Throughout American history, the contributions of immigrant populations have been vital to the hard work and innovation that has shaped our future as a nation. In particular, the large Indian diaspora has led to a large talent influx in fields like healthcare, software and business, with this growing population making significant strides in advancing their respective communities. This spirit of success and hard work is especially evident in our very own Forsyth County, where 28.6% of students are of Asian origin and actually make up the majority of schools like Lambert. However, despite the sizable contributions from this group to their communities and state, those of Indian origin or nationality in Georgia have lacked a representative in the state senate and government as a whole – that is, until December 12, 2023. Ashwin Ramaswami, an Indian-American candidate at just 24 years of age, is running for state senate from Johns Creek, serving as a role model for countless voices that finally have someone they can relate to. Boasting a computer science degree from Stanford University, Ramaswami recently transitioned into law and policy. His platform to represent District 48 includes greater educational rights, greater school funding and greater opportunities for all students. For the many growing up in a household similar to his, for the many seeking to give back to the home that shaped them, for those seeking to truly make a difference – get ready to delve into the story and vision of Ashwin Ramaswami.

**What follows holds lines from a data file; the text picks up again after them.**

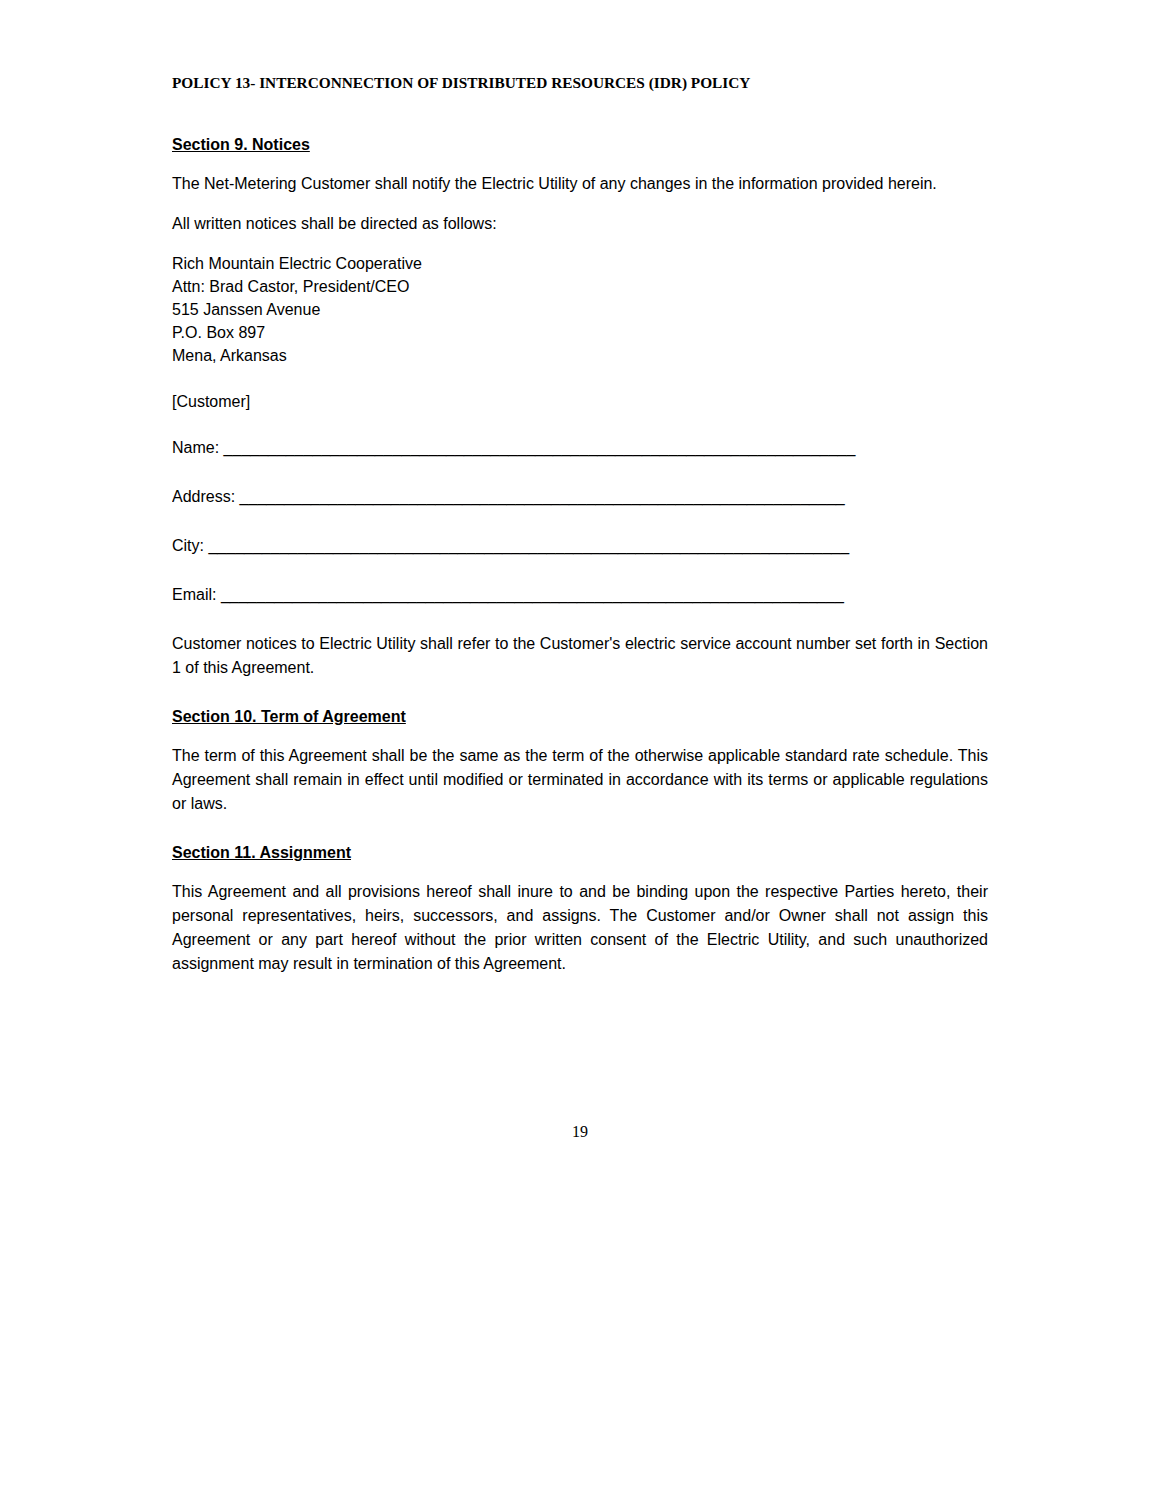POLICY 13- INTERCONNECTION OF DISTRIBUTED RESOURCES (IDR) POLICY
Section 9. Notices
The Net-Metering Customer shall notify the Electric Utility of any changes in the information provided herein.
All written notices shall be directed as follows:
Rich Mountain Electric Cooperative
Attn: Brad Castor, President/CEO
515 Janssen Avenue
P.O. Box 897
Mena, Arkansas
[Customer]
Name: _______________________________________________________________________
Address: ____________________________________________________________________
City: ________________________________________________________________________
Email: ______________________________________________________________________
Customer notices to Electric Utility shall refer to the Customer's electric service account number set forth in Section 1 of this Agreement.
Section 10. Term of Agreement
The term of this Agreement shall be the same as the term of the otherwise applicable standard rate schedule. This Agreement shall remain in effect until modified or terminated in accordance with its terms or applicable regulations or laws.
Section 11. Assignment
This Agreement and all provisions hereof shall inure to and be binding upon the respective Parties hereto, their personal representatives, heirs, successors, and assigns. The Customer and/or Owner shall not assign this Agreement or any part hereof without the prior written consent of the Electric Utility, and such unauthorized assignment may result in termination of this Agreement.
19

A map of Georgia Senate District 48. Ashwin Ramaswami is running from Johns Creek attempting to become the first Indian-American, Hindu and Gen-Z state senator in Georgia history. Taken from

Growing up in Johns Creek with two immigrant parents, Ramaswami was involved with the community from a very young age. While he didn’t pick up politics until much later, his upbringing served as the root for him and countless others to succeed later on in life. He was part of Bal Vihar, a Hindu spiritual organization, which helped him complement his traditional education with a thorough understanding of ancient philosophy and culture. This confluence between storied heritage and modern outlook, according to Ramaswami, has helped shape his mold of service, humility and gratitude.

“One thing I’ve learned very early on is that I should be extremely grateful for everything I have – here in Johns Creek, we have some of the best public schools in the state of Georgia, with a lot of people here working in healthcare and tech,” Ramaswami explained. “However, learning about disparities in how we live in the suburbs versus people in the cities and rural areas is very eye-opening in just thinking about how I can give back to the community – not just the one who raised me but also everyone else because if everyone succeeds, that’s how [you] can succeed as well.”

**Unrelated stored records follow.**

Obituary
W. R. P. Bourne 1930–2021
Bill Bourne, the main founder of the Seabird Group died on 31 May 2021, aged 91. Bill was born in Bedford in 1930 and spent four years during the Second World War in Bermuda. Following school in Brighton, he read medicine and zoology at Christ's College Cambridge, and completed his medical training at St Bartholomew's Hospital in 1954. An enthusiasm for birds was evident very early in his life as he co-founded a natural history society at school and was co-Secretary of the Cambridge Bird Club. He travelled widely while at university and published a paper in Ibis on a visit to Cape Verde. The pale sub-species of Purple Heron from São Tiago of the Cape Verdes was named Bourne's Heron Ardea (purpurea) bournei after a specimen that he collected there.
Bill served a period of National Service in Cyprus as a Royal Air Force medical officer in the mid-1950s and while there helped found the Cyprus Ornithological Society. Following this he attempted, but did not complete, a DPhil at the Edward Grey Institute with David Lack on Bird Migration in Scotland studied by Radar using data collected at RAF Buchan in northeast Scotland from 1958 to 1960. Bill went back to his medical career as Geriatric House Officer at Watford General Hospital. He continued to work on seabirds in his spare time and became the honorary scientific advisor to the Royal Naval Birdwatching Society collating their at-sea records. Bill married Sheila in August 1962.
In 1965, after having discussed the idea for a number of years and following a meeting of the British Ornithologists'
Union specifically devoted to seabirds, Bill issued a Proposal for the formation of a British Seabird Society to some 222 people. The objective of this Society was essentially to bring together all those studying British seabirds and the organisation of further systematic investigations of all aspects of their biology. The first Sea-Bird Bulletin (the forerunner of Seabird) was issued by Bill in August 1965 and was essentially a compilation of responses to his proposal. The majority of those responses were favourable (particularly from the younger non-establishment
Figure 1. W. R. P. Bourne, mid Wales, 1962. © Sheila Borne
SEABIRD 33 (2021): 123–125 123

His outlook runs akin to that of many Indian households in the area, with an emphasis placed on achieving success while still maintaining strong ties to one’s roots. However, Ramaswami’s expansion of this mindset to benefit communities across the state reflects an example that people of all ages and backgrounds can learn from. He further elucidates how being at the crossroads of these two worlds has melded him into the candidate and person he is today, stating that an inclination to always abide by good is necessary in the race for office – and in life.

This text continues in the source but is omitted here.